# SET OF TASKS
- 1) Edit the article about Bury FC by restating the passage from "They wanted to" up to and including "Counties Premier Division.", with "Gigg Lane" changed to "the stadium" throughout.
- 2) Pick up the article about Bury FC and continue writing it from the point at which it stops.

# TEXT PROVIDED
****************

They wanted to revive one of the country’s oldest football clubs. But they had very different ideas
‘It’s a mess. There’s a real culture war at play’
By Jack Dulhanty
“It’s like their net is covered with a pane of glass,” grumbles one fan. A pin reading “football is my religion, Gigg Lane is my church,” is pinned to the collar of his jacket. I’m sat a few pews down, in the main stand in a reserved seat that I’m assured has been empty for years, watching Bury FC take on Squires Gate in the North West Counties Premier Division.
The fan isn’t wrong. Bury are missing chances left and right. At times, it looks like someone is shifting the ball from the net via telepathy — it just won’t go in.
It’s a cold, moonless Tuesday night. There are some 2,720 fans in attendance, speckling the almost 11,840 capacity stadium. Two stands are empty. You can hear the players calling to each other and in the floodlights you can see the steam coming off their shoulders. Bury’s captain is marshalling two of his teammates farther up the pitch but I can’t make out what he is saying. He is a centre back and his name is Tom Moore.
Now, if in, say, mid-2020, you told a Bury FC fan they’d one day watch Captain Tom Moore play centre back at Gigg Lane, the layers of confusion would be all-consuming. Because that Captain Tom Moore was still lapping his garden, Gigg Lane was padlocked and Bury FC actually no longer existed as a going concern.
And, in some ways, Bury FC still doesn’t exist. As I have learned in the past few weeks, in its current form, the club isn’t a single entity it’s the product of an uneasy alliance between two sets of fans that — to put it lightly — don’t see eye-to-eye.
It’s a story that offers a fascinating insight into how a group of people with the same sporting allegiance and the same undying love for one of the oldest football clubs in the country can splinter when things go wrong. “It’s sad really”, one fan told us last month. “What should be a model for the future of football club ownership in the UK is quickly becoming a car crash.”
Two sets of fans, two sets of ideas
So let’s rewind a little. After Bury FC was kicked out of the Football League (the name for the three divisions below the Premier League, in which most of the country’s professional football is played) in 2019 due to financial mismanagement — Steve Dale, the club’s last owner, bought the club for £1 and by the end of his reign had failed to pay players — two sets of fans emerged, with two different sets of ideas.

****************

# INFORMATION SUPPLIED
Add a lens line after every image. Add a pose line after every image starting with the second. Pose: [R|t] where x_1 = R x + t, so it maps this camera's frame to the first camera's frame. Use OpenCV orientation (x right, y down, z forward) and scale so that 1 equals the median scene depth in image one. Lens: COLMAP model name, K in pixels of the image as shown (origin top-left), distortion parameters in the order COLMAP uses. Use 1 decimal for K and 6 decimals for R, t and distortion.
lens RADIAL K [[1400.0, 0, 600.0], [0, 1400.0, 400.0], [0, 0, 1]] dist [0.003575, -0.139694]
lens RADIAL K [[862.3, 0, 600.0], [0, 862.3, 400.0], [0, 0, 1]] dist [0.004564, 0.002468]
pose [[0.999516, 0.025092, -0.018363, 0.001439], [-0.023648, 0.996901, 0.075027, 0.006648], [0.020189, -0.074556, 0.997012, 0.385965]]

****************

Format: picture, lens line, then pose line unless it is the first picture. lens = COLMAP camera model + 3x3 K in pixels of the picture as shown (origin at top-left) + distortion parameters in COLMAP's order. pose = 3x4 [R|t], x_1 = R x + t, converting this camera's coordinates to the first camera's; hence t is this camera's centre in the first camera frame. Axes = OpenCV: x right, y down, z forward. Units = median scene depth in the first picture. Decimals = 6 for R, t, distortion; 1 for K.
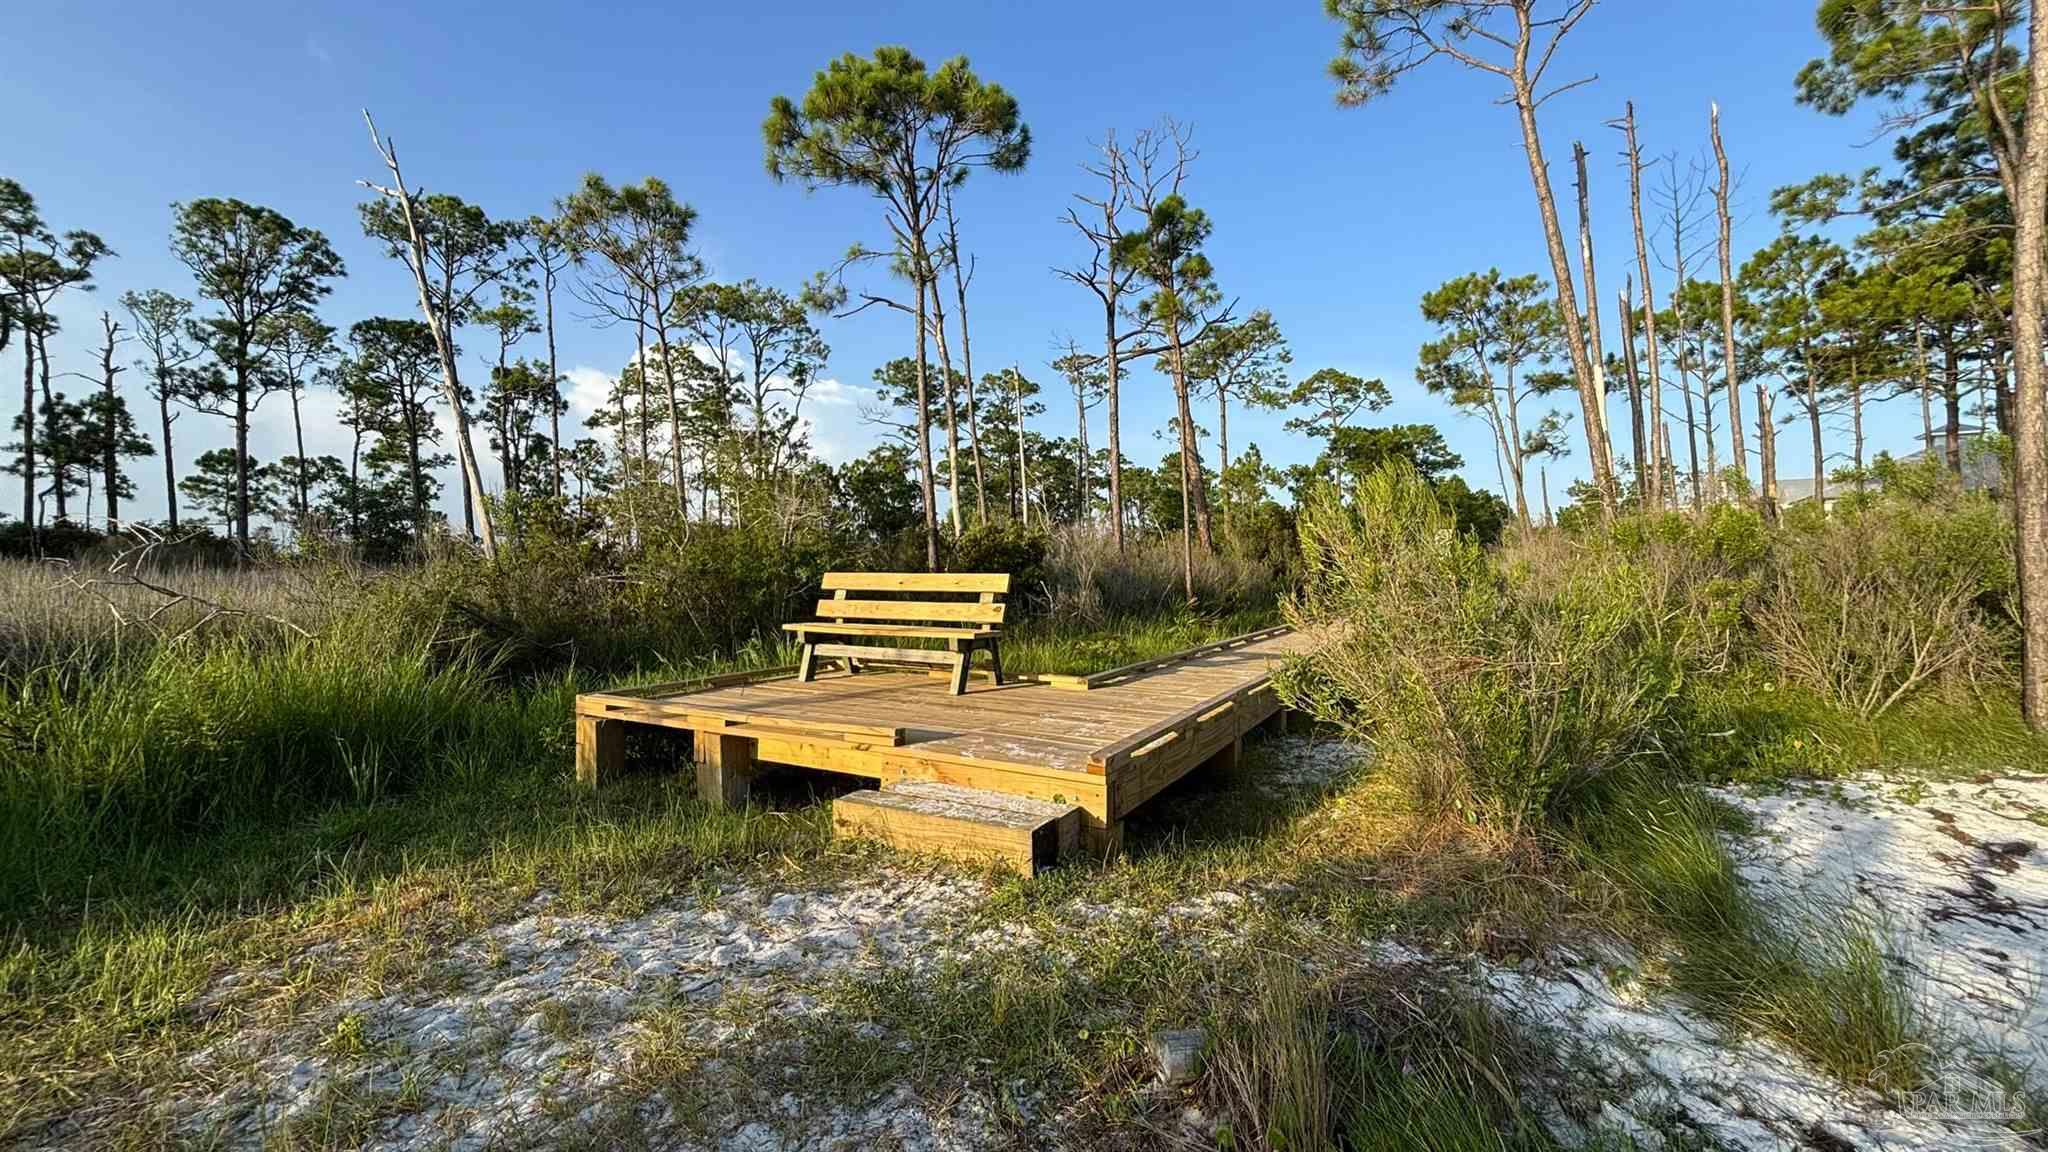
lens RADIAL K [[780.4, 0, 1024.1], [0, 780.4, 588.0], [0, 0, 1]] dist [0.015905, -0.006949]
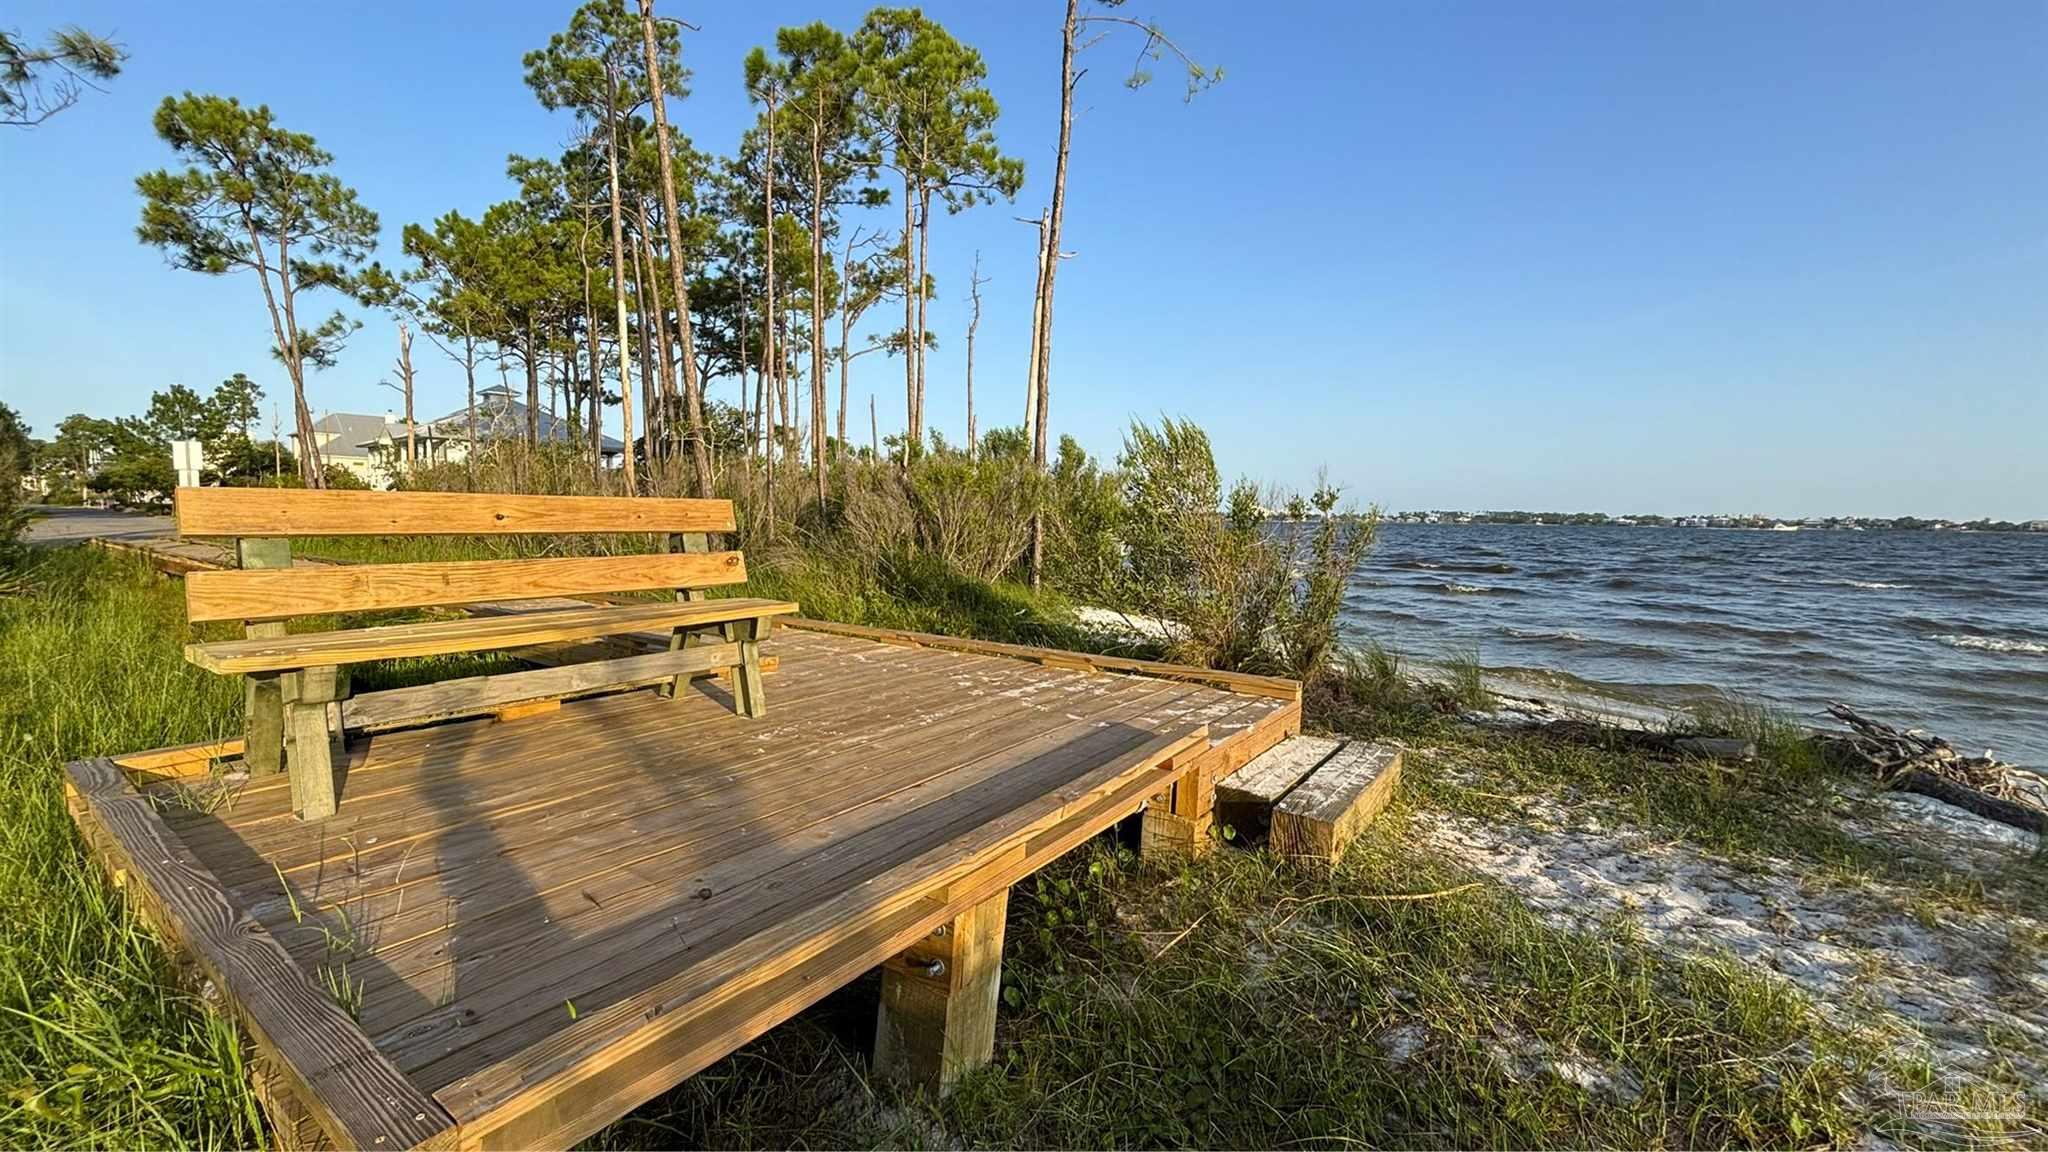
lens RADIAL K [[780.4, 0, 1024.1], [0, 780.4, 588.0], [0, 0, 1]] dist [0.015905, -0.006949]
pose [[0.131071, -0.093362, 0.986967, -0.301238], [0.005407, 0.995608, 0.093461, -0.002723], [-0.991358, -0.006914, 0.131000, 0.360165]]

****************

# ANSWERS FOR THIS EXERCISE
- 1)
They wanted to revive one of the country’s oldest football clubs. But they had very different ideas
‘It’s a mess. There’s a real culture war at play’
By Jack Dulhanty
“It’s like their net is covered with a pane of glass,” grumbles one fan. A pin reading “football is my religion, the stadium is my church,” is pinned to the collar of his jacket. I’m sat a few pews down, in the main stand in a reserved seat that I’m assured has been empty for years, watching Bury FC take on Squires Gate in the North West Counties Premier Division.

- 2)
Bury FC was founded in 1885 and is one of the town’s most important institutions. Local people take a lot of pride in it. In fact, before one match in 2019, 400 fans turned up with buckets and mops to help a depleted staff clean the ground. The game didn’t go ahead, because that day happened to be the same one they were kicked out of the league.
After the expulsion, one group, called the Shakers Community — Shakers being the fan nickname for the club — huddled in a Conservative club three streets from Gigg Lane and decided to start a new team, Bury AFC. They knew they would have to start right from the bottom of the footballing pyramid again but that seemed like it was worth it to bring football back to Bury. They agreed to share a ground with another local club, Radcliffe FC.
The second group, the Bury Football Supporters Society, set about buying the rights to the Bury FC name and the club’s assets, including what they see as its spiritual home: Gigg Lane. They wanted to reclaim what was left of the club from its previous owner and did it with the help of benefactors — many of whom are long-term fans, some who have, over the years, remortgaged their homes to support the club.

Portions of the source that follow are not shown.